Task description: Look through the entries below for the line with "border: 1px solid #7a7a7a;" and the line with "height: 19px; font-size: 11.5px;", then give again exactly those two lines and all lines between them, minus the pictures.

Material supplied:
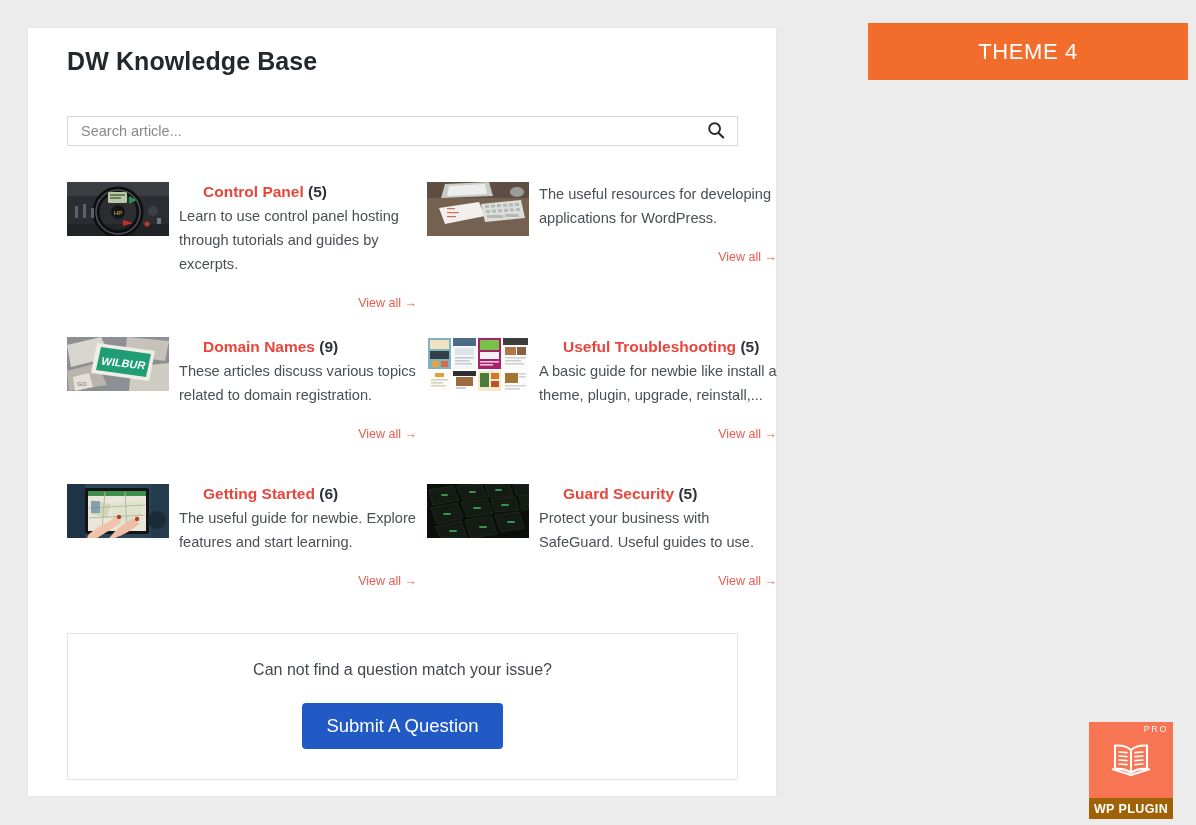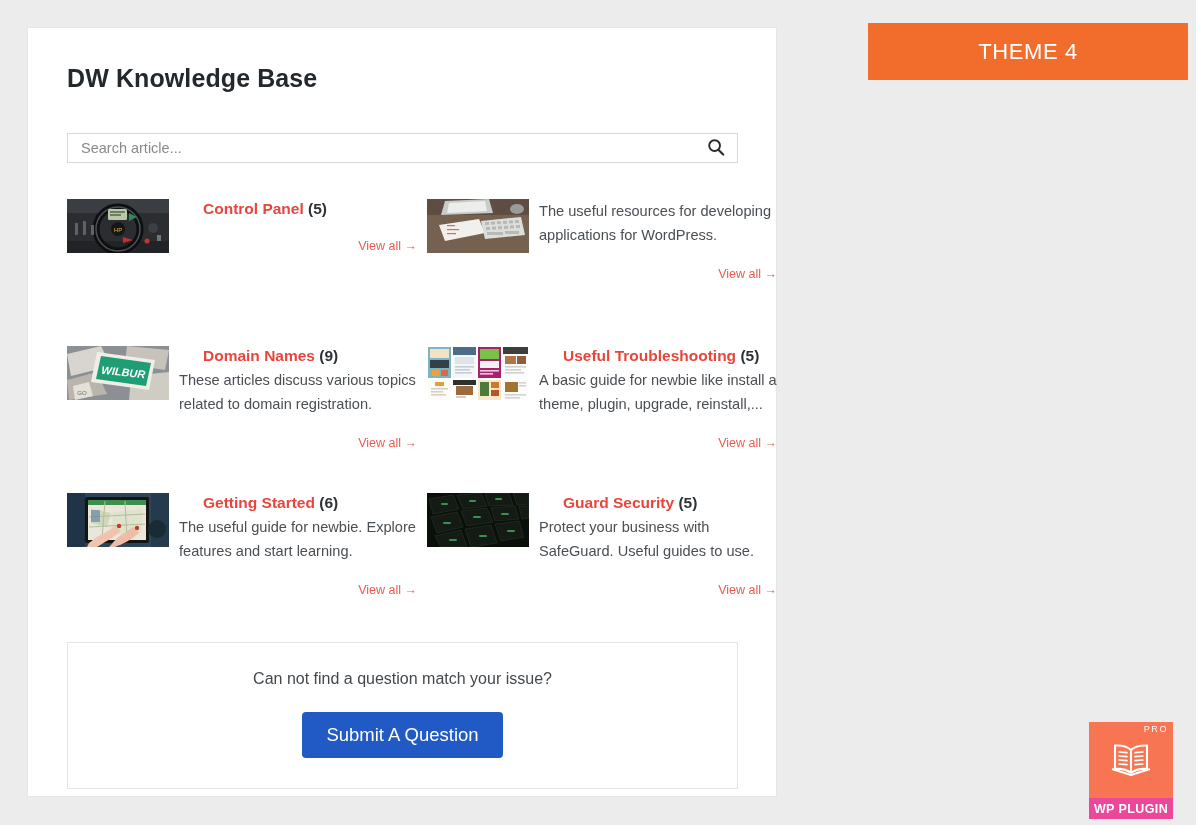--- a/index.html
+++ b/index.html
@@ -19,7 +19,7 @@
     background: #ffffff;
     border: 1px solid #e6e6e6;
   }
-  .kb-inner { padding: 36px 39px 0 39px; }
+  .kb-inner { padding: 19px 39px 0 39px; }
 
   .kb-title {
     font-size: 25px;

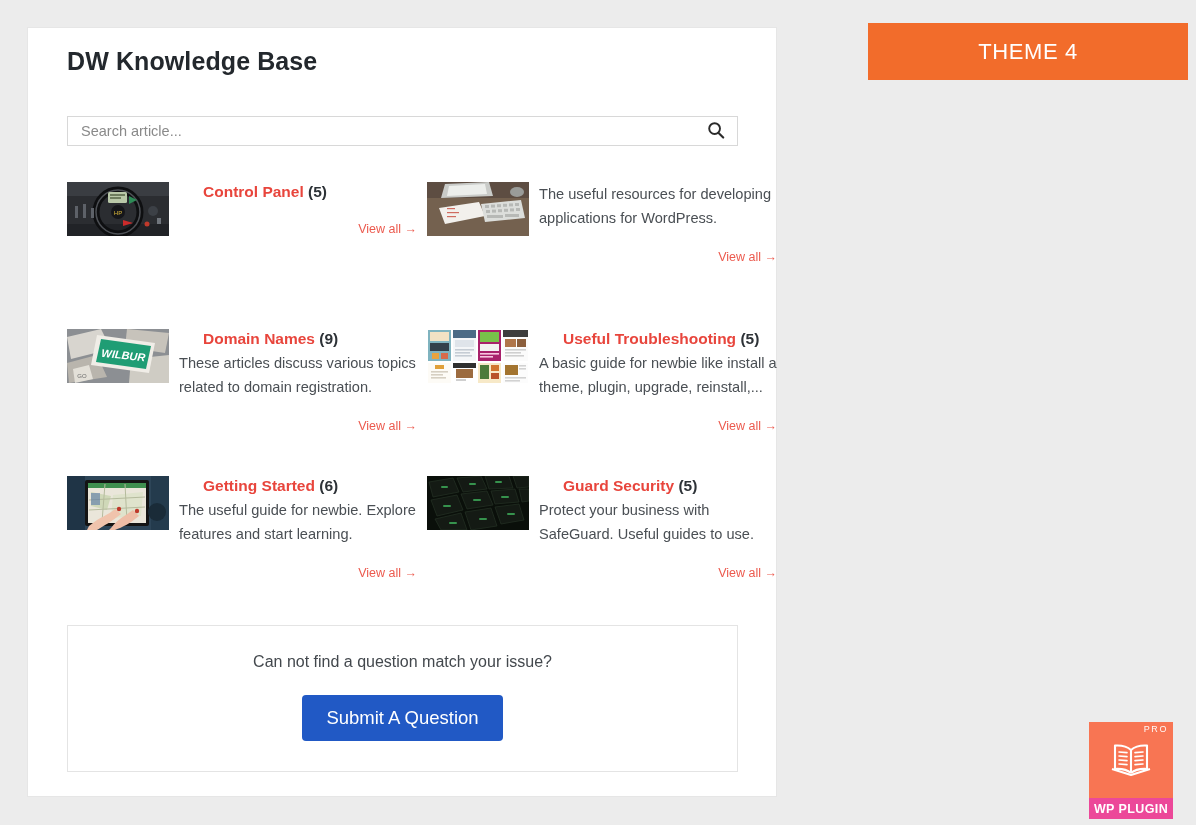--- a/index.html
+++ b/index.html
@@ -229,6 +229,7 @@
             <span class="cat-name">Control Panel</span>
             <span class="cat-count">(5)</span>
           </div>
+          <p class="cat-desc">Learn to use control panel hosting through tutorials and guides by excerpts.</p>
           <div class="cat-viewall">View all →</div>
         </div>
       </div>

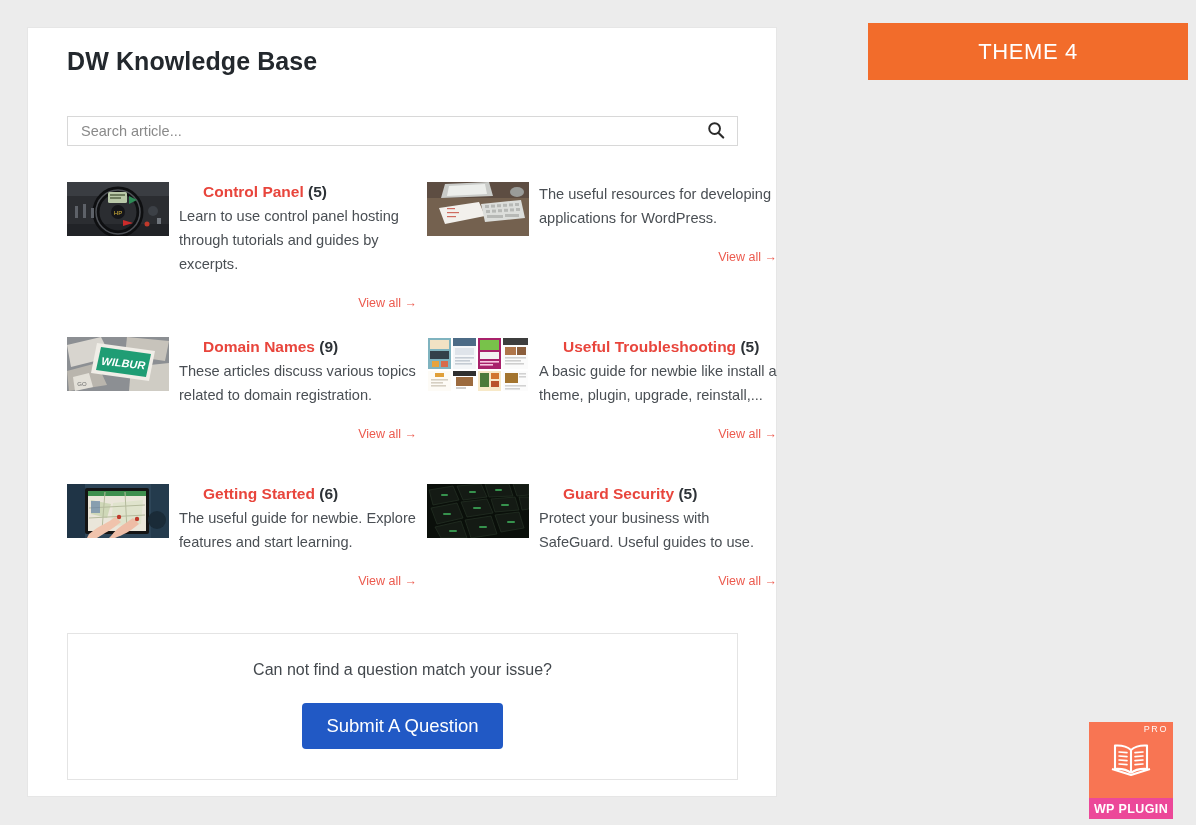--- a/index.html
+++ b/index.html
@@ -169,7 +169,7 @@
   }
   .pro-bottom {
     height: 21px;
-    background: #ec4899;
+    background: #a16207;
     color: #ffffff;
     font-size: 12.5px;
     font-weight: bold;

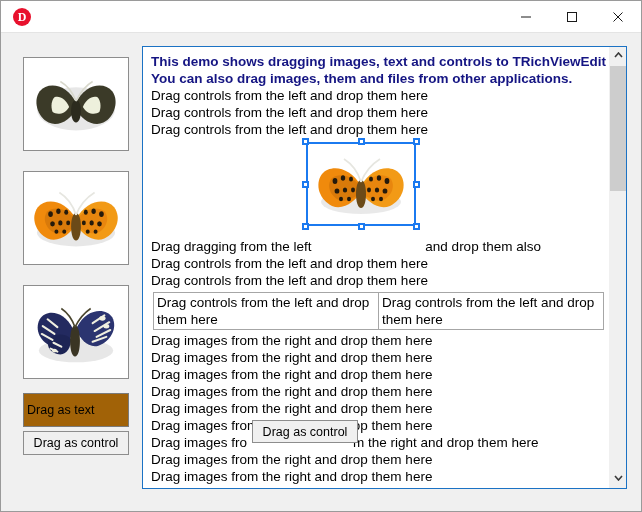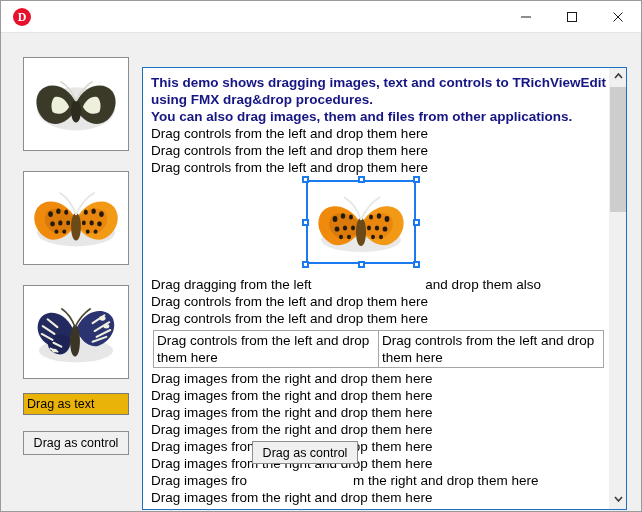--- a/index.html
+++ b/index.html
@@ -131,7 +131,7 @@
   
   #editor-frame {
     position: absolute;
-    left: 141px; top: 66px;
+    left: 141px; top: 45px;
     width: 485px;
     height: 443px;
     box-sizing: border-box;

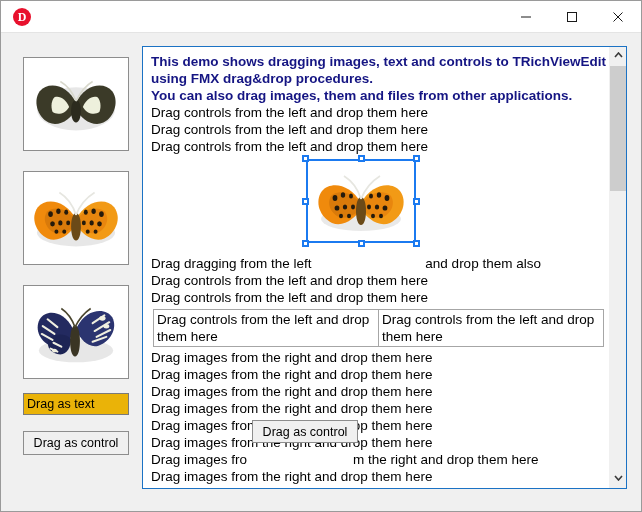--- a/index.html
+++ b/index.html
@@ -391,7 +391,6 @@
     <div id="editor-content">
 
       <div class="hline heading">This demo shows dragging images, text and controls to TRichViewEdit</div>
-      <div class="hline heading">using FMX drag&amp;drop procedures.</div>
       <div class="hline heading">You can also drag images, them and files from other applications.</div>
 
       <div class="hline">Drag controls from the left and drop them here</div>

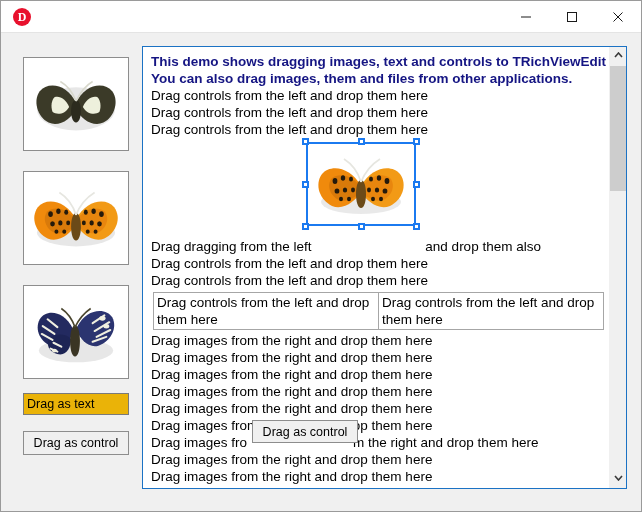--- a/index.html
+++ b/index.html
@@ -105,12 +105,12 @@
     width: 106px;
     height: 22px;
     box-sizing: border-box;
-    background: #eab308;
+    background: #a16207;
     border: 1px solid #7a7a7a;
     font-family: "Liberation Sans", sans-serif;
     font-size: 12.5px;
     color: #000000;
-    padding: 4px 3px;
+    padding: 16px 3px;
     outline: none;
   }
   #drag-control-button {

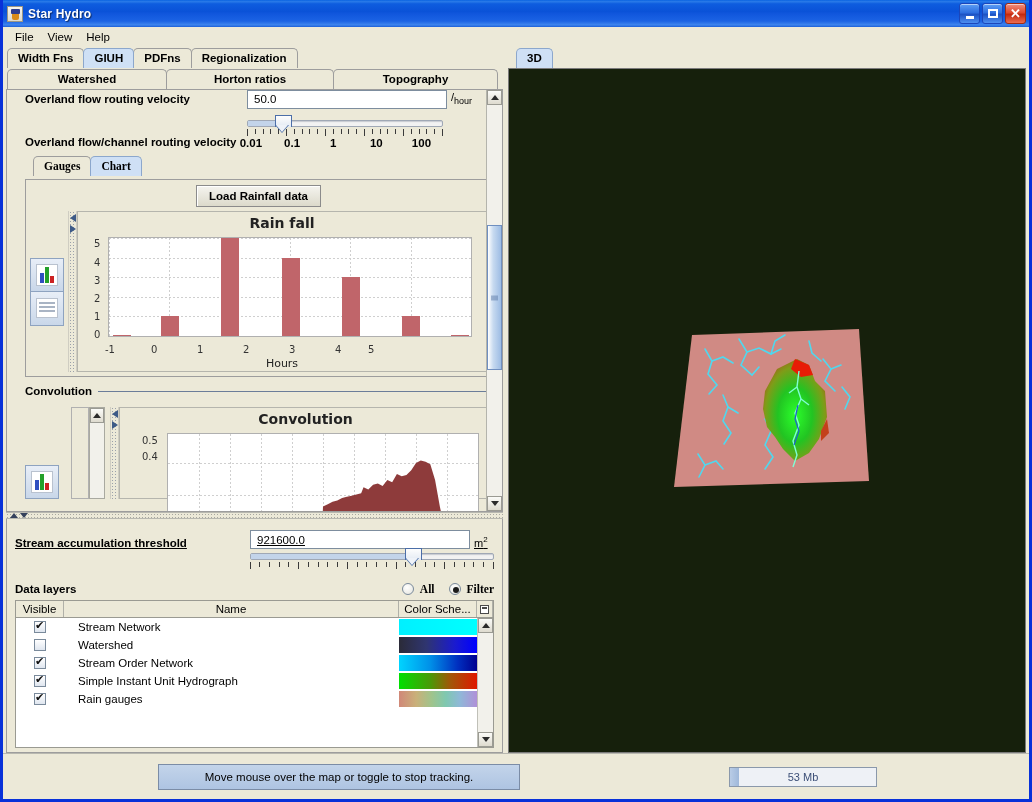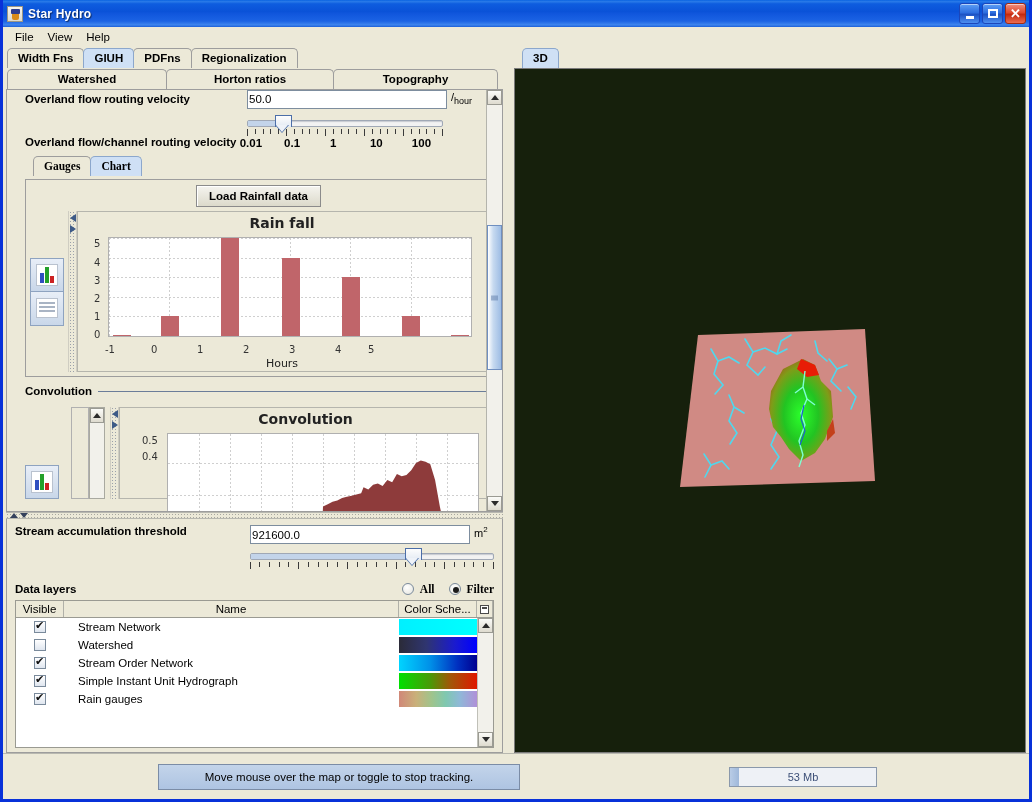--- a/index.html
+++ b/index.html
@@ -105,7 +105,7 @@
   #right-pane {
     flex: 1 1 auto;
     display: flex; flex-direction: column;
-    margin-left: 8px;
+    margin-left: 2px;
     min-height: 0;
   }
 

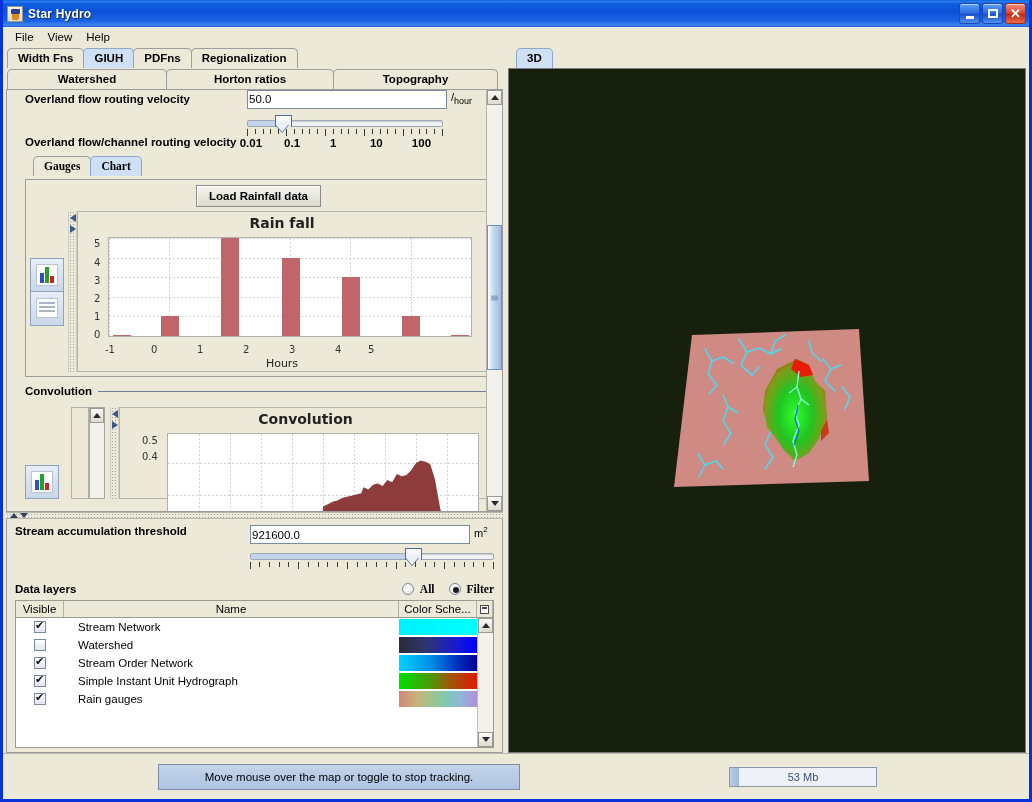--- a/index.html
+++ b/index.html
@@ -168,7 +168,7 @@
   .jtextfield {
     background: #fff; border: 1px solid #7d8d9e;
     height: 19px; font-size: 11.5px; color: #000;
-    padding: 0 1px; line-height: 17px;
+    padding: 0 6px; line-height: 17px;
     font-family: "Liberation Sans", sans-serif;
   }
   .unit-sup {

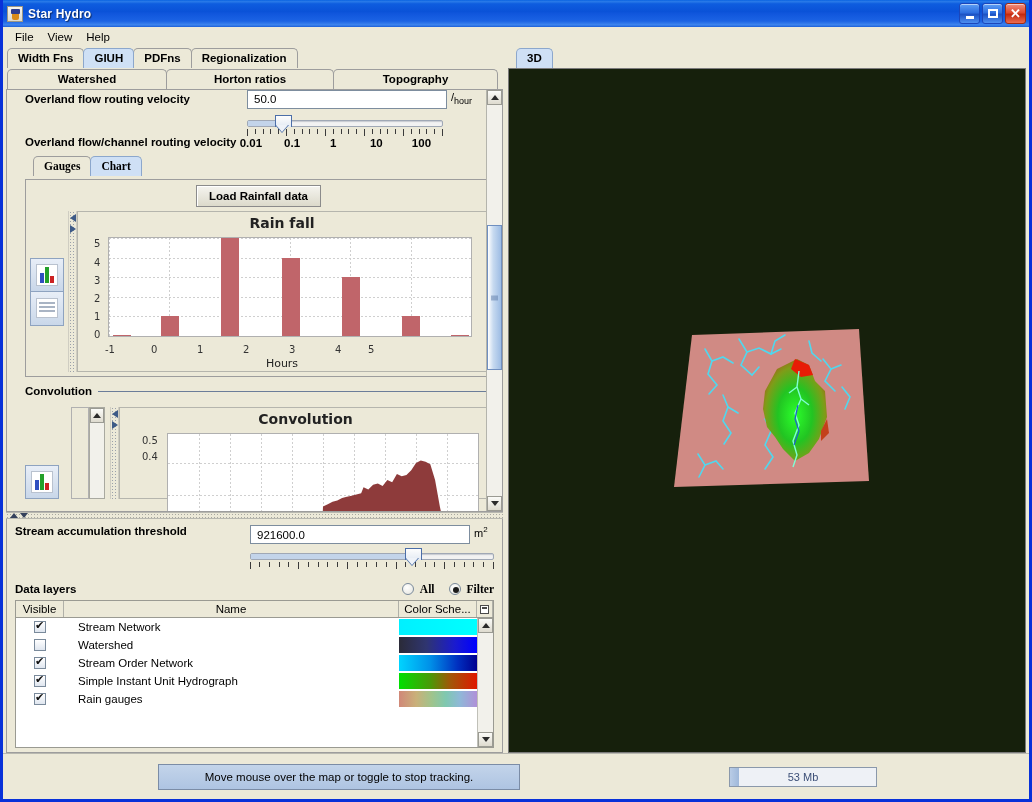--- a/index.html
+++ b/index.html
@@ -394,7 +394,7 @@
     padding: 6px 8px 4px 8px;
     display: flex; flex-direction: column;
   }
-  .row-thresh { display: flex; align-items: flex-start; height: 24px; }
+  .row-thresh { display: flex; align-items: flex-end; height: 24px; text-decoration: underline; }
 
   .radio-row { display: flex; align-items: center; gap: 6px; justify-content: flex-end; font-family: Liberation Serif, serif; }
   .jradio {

Written answer:
     border: 1px solid #7a7a7a;
     font-family: "Liberation Sans", sans-serif;
     font-size: 12.5px;
     color: #000000;
-    padding: 4px 3px;
+    padding: 16px 3px;
     outline: none;
   }
   #drag-control-button {

--- a/index.html
+++ b/index.html
@@ -105,7 +105,7 @@
   #right-pane {
     flex: 1 1 auto;
     display: flex; flex-direction: column;
-    margin-left: 8px;
+    margin-left: 2px;
     min-height: 0;
   }
 

--- a/index.html
+++ b/index.html
@@ -168,7 +168,7 @@
   .jtextfield {
     background: #fff; border: 1px solid #7d8d9e;
     height: 19px; font-size: 11.5px; color: #000;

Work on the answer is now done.